(a) Number. Each party shall be allowed the following number of peremptory challenges:
(1) Felonies Punishable by Death or Imprisonment for Life. Ten, if the offense charged is punishable by death or imprisonment for life.
(2) All Other Felonies. Six, if the offense charged is a felony not punishable by death or imprisonment for life.
(3) Misdemeanors. Three, if the offense charged is a misdemeanor.
(b) Codefendants. If 2 or more defendants are jointly tried, each defendant shall be allowed the number of peremptory challenges specified above, and in such case the state shall be allowed as many challenges as are allowed to all of the defendants.
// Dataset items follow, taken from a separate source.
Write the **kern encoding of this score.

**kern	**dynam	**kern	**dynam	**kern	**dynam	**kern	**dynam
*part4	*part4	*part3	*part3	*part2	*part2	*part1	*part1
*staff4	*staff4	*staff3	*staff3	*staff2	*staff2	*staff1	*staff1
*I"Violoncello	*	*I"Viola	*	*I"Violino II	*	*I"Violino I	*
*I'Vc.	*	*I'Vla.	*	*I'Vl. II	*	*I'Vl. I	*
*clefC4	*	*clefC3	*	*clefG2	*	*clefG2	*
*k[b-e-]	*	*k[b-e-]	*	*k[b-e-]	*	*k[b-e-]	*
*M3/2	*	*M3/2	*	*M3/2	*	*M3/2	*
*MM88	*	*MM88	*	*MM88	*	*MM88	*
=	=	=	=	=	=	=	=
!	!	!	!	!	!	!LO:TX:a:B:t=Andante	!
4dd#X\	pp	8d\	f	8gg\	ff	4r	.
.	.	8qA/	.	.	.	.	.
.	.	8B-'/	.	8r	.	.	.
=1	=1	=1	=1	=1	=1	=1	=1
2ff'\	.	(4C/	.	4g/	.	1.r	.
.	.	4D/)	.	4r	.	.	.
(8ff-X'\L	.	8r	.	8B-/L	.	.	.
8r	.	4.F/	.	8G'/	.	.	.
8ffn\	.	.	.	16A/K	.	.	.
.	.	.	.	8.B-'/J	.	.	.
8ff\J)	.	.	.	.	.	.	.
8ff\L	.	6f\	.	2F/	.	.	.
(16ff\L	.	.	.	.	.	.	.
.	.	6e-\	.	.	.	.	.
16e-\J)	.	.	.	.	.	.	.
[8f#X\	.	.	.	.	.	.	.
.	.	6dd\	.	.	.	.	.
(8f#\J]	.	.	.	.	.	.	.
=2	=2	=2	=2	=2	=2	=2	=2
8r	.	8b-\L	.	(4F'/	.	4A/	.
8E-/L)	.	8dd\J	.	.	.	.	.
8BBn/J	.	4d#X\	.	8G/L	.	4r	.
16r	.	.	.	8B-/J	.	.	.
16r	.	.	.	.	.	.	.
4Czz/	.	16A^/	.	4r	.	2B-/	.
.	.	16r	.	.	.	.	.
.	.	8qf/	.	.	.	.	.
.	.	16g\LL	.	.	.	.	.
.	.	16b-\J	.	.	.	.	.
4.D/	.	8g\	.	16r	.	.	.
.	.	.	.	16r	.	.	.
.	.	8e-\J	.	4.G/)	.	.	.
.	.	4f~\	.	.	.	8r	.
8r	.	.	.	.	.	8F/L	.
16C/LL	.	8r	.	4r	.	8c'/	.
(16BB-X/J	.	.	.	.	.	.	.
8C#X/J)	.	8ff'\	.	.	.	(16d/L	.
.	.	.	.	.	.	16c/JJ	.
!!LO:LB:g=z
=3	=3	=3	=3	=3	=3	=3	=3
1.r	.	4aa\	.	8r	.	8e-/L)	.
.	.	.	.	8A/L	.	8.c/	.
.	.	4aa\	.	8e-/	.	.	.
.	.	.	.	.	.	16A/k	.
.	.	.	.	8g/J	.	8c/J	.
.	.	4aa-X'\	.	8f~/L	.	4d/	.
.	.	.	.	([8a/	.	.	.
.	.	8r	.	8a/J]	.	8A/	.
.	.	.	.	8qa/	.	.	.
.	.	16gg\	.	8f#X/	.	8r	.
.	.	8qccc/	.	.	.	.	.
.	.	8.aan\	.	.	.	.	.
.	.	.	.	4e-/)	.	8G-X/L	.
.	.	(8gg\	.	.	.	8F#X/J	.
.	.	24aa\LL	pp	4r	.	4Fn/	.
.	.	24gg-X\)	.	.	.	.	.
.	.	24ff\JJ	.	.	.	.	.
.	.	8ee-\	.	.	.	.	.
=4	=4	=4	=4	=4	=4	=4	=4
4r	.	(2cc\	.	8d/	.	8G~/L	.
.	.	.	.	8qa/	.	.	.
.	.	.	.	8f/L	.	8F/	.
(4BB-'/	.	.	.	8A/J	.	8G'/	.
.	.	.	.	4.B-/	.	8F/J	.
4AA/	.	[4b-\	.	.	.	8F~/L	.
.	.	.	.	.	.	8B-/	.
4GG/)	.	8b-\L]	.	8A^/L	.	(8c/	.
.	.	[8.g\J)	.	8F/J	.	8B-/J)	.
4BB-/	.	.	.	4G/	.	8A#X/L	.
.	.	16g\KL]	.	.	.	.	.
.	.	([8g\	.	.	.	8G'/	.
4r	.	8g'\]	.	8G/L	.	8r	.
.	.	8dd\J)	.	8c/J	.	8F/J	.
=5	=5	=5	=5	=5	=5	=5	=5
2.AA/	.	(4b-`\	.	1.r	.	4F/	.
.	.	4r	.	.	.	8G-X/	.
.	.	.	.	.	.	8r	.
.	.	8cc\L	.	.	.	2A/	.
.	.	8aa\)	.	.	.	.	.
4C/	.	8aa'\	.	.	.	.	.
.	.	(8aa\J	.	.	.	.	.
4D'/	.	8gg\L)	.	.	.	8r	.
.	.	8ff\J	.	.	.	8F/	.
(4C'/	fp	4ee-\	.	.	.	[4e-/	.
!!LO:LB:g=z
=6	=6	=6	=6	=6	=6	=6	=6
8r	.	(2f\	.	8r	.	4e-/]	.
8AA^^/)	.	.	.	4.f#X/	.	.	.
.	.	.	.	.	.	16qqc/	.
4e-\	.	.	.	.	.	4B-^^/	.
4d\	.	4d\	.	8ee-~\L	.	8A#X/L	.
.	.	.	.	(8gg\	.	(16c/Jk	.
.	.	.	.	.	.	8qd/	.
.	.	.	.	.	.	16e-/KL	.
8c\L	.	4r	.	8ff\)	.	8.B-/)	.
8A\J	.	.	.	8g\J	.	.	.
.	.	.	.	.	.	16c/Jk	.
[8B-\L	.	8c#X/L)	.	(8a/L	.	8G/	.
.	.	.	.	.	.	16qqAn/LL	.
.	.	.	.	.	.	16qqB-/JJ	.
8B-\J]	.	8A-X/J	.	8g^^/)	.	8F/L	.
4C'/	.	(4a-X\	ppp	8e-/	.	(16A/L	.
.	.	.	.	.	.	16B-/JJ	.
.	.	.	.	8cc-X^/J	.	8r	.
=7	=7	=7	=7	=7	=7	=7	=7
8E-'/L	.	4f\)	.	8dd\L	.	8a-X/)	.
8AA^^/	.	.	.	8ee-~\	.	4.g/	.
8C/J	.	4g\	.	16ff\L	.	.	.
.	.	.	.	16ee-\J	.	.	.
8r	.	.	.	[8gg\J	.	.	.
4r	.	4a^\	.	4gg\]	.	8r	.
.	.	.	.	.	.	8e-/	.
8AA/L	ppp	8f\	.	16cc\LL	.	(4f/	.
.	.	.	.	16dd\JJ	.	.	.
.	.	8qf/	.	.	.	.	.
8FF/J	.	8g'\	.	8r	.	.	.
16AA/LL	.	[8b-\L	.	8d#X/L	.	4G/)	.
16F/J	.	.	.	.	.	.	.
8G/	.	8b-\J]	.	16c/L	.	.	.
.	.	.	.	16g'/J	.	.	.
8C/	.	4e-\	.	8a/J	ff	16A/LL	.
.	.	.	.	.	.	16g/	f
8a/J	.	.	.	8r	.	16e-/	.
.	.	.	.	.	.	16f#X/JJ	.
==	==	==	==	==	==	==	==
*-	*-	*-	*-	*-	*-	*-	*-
(c) Multiple Counts and Multiple Charging Documents. If an indictment or information contains 2 or more counts or if 2 or more indictments or informations are consolidated for trial, the defendant shall be allowed the number of peremptory challenges that would be permissible in a single case, but in the interest of justice the judge may use judicial discretion in extenuating circumstances to grant additional challenges to the accumulated maximum based on the number of charges or cases included when it appears that there is a possibility that the state or the defendant may be prejudiced. The state and the defendant shall be allowed an equal number of challenges.
(d) Alternate Jurors. If 1 or 2 alternate jurors are called, each party is entitled to 1 peremptory challenge, in addition to those otherwise allowed by law, for each alternate juror so called. The additional peremptory challenge may be used only against the alternate juror and the other peremptory challenges allowed by law shall not be used against the alternate juror.
(e) Additional Challenges. The trial judge may exercise discretion to allow additional peremptory challenges when appropriate.